An exact copy of all entries is the expected answer.

[Records from a collection]
=== Begin Enclosure ===

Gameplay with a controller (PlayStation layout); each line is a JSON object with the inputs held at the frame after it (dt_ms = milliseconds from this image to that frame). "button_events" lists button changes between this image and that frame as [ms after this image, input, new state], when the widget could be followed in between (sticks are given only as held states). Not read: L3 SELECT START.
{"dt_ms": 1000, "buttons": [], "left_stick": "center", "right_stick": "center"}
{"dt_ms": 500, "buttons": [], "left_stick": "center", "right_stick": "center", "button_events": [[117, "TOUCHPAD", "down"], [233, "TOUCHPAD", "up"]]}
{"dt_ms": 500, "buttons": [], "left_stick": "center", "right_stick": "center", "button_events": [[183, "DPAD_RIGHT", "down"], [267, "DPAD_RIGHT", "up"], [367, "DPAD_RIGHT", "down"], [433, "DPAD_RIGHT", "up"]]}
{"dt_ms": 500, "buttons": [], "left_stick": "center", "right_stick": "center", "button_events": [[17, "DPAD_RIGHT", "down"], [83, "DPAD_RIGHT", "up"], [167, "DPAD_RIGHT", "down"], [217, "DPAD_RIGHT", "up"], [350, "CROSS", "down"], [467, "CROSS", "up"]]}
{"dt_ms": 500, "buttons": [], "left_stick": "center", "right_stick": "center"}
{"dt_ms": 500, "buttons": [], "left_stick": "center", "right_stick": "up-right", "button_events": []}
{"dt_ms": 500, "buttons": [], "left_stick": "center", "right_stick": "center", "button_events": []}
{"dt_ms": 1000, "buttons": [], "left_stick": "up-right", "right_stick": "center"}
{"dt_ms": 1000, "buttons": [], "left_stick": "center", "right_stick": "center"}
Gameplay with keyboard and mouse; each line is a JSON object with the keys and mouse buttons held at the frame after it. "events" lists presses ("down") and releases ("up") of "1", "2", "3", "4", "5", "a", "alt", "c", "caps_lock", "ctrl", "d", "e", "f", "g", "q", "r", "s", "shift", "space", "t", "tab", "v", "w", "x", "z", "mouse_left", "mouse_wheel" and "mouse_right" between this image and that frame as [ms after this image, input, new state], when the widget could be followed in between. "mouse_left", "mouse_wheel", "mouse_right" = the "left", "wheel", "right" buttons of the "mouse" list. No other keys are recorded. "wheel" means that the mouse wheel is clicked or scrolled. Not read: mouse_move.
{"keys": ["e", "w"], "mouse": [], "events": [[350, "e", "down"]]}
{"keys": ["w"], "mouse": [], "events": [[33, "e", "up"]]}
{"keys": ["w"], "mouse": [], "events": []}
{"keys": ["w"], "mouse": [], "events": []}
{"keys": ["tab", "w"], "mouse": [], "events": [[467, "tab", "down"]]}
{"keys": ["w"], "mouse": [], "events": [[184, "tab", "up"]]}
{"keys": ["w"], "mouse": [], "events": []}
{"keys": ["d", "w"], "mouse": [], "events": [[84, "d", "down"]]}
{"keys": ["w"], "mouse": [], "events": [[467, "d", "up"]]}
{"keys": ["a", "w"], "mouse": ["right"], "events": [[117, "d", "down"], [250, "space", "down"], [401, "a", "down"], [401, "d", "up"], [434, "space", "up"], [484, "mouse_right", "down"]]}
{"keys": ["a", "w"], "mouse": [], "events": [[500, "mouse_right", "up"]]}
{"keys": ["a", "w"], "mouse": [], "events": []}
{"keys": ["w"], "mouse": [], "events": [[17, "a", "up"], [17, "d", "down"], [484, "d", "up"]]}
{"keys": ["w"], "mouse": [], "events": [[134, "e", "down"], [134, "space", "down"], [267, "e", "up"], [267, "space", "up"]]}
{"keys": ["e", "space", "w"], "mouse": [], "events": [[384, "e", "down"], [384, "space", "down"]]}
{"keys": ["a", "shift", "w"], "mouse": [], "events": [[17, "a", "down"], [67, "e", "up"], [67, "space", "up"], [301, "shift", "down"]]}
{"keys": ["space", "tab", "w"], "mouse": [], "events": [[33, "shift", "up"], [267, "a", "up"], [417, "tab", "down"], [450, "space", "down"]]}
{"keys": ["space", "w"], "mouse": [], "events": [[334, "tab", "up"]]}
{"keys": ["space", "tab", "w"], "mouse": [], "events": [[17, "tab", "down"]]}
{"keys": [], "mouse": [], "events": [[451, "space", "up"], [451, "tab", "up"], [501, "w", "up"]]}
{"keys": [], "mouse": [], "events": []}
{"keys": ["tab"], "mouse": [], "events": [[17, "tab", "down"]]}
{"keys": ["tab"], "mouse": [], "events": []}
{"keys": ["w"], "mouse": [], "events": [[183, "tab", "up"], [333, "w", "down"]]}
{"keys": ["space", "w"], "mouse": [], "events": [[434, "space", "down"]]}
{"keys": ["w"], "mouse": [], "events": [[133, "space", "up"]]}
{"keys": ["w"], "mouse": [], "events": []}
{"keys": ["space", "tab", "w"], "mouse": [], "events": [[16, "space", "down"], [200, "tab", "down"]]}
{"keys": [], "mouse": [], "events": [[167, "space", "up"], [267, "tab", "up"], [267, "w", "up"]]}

=== End Enclosure ===

Output of the exercise.
Gameplay with a controller (PlayStation layout); each line is a JSON object with the inputs held at the frame after it (dt_ms = milliseconds from this image to that frame). "button_events" lists button changes between this image and that frame as [ms after this image, input, new state], when the widget could be followed in between (sticks are given only as held states). Not read: L3 SELECT START.
{"dt_ms": 1000, "buttons": [], "left_stick": "center", "right_stick": "center"}
{"dt_ms": 500, "buttons": [], "left_stick": "center", "right_stick": "center", "button_events": [[117, "TOUCHPAD", "down"], [233, "TOUCHPAD", "up"]]}
{"dt_ms": 500, "buttons": [], "left_stick": "center", "right_stick": "center", "button_events": [[183, "DPAD_RIGHT", "down"], [267, "DPAD_RIGHT", "up"], [367, "DPAD_RIGHT", "down"], [433, "DPAD_RIGHT", "up"]]}
{"dt_ms": 500, "buttons": [], "left_stick": "center", "right_stick": "center", "button_events": [[17, "DPAD_RIGHT", "down"], [83, "DPAD_RIGHT", "up"], [167, "DPAD_RIGHT", "down"], [217, "DPAD_RIGHT", "up"], [350, "CROSS", "down"], [467, "CROSS", "up"]]}
{"dt_ms": 500, "buttons": [], "left_stick": "center", "right_stick": "center"}
{"dt_ms": 500, "buttons": [], "left_stick": "center", "right_stick": "up-right", "button_events": []}
{"dt_ms": 500, "buttons": [], "left_stick": "center", "right_stick": "center", "button_events": []}
{"dt_ms": 1000, "buttons": [], "left_stick": "up-right", "right_stick": "center"}
{"dt_ms": 1000, "buttons": [], "left_stick": "center", "right_stick": "center"}
Gameplay with keyboard and mouse; each line is a JSON object with the keys and mouse buttons held at the frame after it. "events" lists presses ("down") and releases ("up") of "1", "2", "3", "4", "5", "a", "alt", "c", "caps_lock", "ctrl", "d", "e", "f", "g", "q", "r", "s", "shift", "space", "t", "tab", "v", "w", "x", "z", "mouse_left", "mouse_wheel" and "mouse_right" between this image and that frame as [ms after this image, input, new state], when the widget could be followed in between. "mouse_left", "mouse_wheel", "mouse_right" = the "left", "wheel", "right" buttons of the "mouse" list. No other keys are recorded. "wheel" means that the mouse wheel is clicked or scrolled. Not read: mouse_move.
{"keys": ["e", "w"], "mouse": [], "events": [[350, "e", "down"]]}
{"keys": ["w"], "mouse": [], "events": [[33, "e", "up"]]}
{"keys": ["w"], "mouse": [], "events": []}
{"keys": ["w"], "mouse": [], "events": []}
{"keys": ["tab", "w"], "mouse": [], "events": [[467, "tab", "down"]]}
{"keys": ["w"], "mouse": [], "events": [[184, "tab", "up"]]}
{"keys": ["w"], "mouse": [], "events": []}
{"keys": ["d", "w"], "mouse": [], "events": [[84, "d", "down"]]}
{"keys": ["w"], "mouse": [], "events": [[467, "d", "up"]]}
{"keys": ["a", "w"], "mouse": ["right"], "events": [[117, "d", "down"], [250, "space", "down"], [401, "a", "down"], [401, "d", "up"], [434, "space", "up"], [484, "mouse_right", "down"]]}
{"keys": ["a", "w"], "mouse": [], "events": [[500, "mouse_right", "up"]]}
{"keys": ["a", "w"], "mouse": [], "events": []}
{"keys": ["w"], "mouse": [], "events": [[17, "a", "up"], [17, "d", "down"], [484, "d", "up"]]}
{"keys": ["w"], "mouse": [], "events": [[134, "e", "down"], [134, "space", "down"], [267, "e", "up"], [267, "space", "up"]]}
{"keys": ["e", "space", "w"], "mouse": [], "events": [[384, "e", "down"], [384, "space", "down"]]}
{"keys": ["a", "shift", "w"], "mouse": [], "events": [[17, "a", "down"], [67, "e", "up"], [67, "space", "up"], [301, "shift", "down"]]}
{"keys": ["space", "tab", "w"], "mouse": [], "events": [[33, "shift", "up"], [267, "a", "up"], [417, "tab", "down"], [450, "space", "down"]]}
{"keys": ["space", "w"], "mouse": [], "events": [[334, "tab", "up"]]}
{"keys": ["space", "tab", "w"], "mouse": [], "events": [[17, "tab", "down"]]}
{"keys": [], "mouse": [], "events": [[451, "space", "up"], [451, "tab", "up"], [501, "w", "up"]]}
{"keys": [], "mouse": [], "events": []}
{"keys": ["tab"], "mouse": [], "events": [[17, "tab", "down"]]}
{"keys": ["tab"], "mouse": [], "events": []}
{"keys": ["w"], "mouse": [], "events": [[183, "tab", "up"], [333, "w", "down"]]}
{"keys": ["space", "w"], "mouse": [], "events": [[434, "space", "down"]]}
{"keys": ["w"], "mouse": [], "events": [[133, "space", "up"]]}
{"keys": ["w"], "mouse": [], "events": []}
{"keys": ["space", "tab", "w"], "mouse": [], "events": [[16, "space", "down"], [200, "tab", "down"]]}
{"keys": [], "mouse": [], "events": [[167, "space", "up"], [267, "tab", "up"], [267, "w", "up"]]}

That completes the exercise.